After finding "8: (360, 444)" in the data, write out its line and all following lines without change, up to and including the last one. Leave out pictures.

---------- DATA FOR THIS EXERCISE

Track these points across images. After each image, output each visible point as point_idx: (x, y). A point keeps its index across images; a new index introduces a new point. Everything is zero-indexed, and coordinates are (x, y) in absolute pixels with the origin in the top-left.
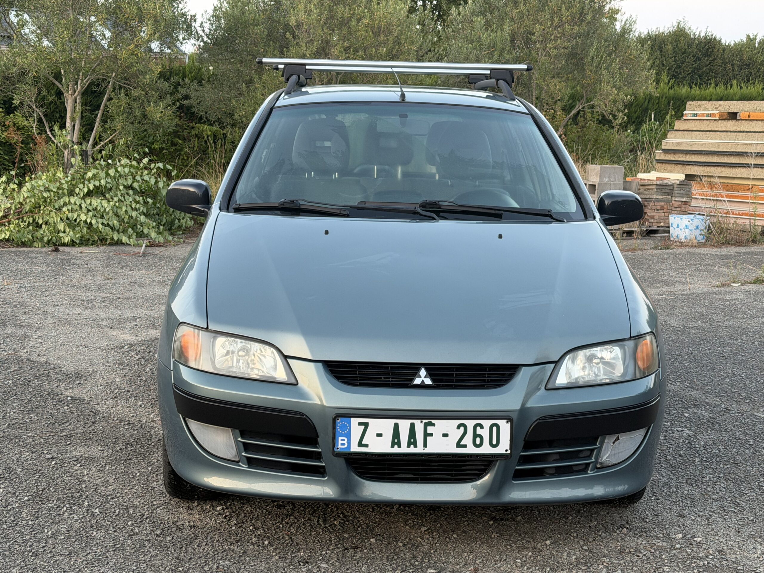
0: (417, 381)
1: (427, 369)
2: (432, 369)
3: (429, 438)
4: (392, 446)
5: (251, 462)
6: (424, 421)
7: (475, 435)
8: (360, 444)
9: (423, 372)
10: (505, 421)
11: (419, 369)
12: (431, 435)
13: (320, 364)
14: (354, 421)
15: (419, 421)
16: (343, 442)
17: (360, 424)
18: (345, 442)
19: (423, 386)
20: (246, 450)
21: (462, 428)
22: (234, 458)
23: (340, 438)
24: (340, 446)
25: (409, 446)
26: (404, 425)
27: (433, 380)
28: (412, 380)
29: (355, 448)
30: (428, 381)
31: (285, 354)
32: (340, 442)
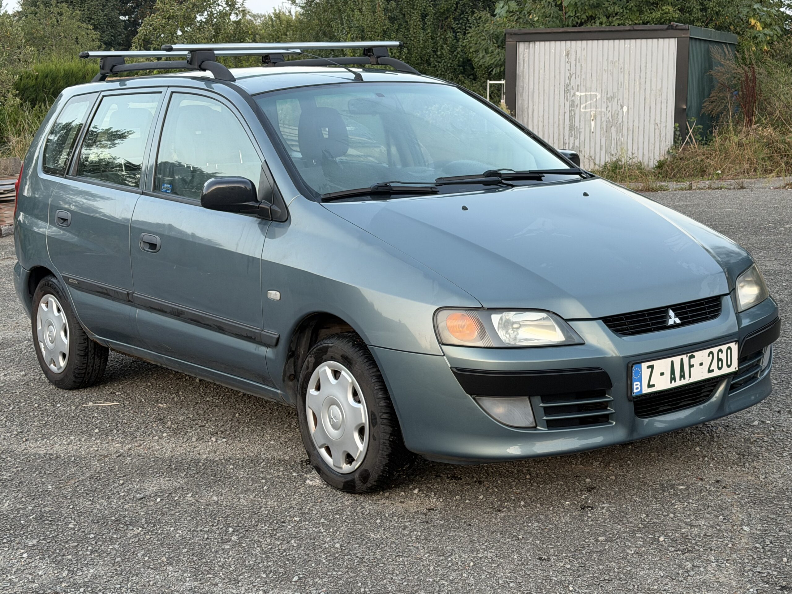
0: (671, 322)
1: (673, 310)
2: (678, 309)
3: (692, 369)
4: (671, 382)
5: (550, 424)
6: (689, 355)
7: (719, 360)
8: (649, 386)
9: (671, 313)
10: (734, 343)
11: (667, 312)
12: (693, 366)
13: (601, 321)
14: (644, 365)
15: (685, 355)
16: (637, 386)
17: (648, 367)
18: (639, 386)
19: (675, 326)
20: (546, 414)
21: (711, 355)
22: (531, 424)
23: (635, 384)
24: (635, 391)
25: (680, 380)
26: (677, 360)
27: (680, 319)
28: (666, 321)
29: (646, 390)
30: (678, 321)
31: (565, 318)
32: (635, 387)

--------------------

=== TASK SOLUTION ===
8: (360, 444)
9: (423, 372)
10: (505, 421)
11: (419, 369)
12: (431, 435)
13: (320, 364)
14: (354, 421)
15: (419, 421)
16: (343, 442)
17: (360, 424)
18: (345, 442)
19: (423, 386)
20: (246, 450)
21: (462, 428)
22: (234, 458)
23: (340, 438)
24: (340, 446)
25: (409, 446)
26: (404, 425)
27: (433, 380)
28: (412, 380)
29: (355, 448)
30: (428, 381)
31: (285, 354)
32: (340, 442)
0: (671, 322)
1: (673, 310)
2: (678, 309)
3: (692, 369)
4: (671, 382)
5: (550, 424)
6: (689, 355)
7: (719, 360)
8: (649, 386)
9: (671, 313)
10: (734, 343)
11: (667, 312)
12: (693, 366)
13: (601, 321)
14: (644, 365)
15: (685, 355)
16: (637, 386)
17: (648, 367)
18: (639, 386)
19: (675, 326)
20: (546, 414)
21: (711, 355)
22: (531, 424)
23: (635, 384)
24: (635, 391)
25: (680, 380)
26: (677, 360)
27: (680, 319)
28: (666, 321)
29: (646, 390)
30: (678, 321)
31: (565, 318)
32: (635, 387)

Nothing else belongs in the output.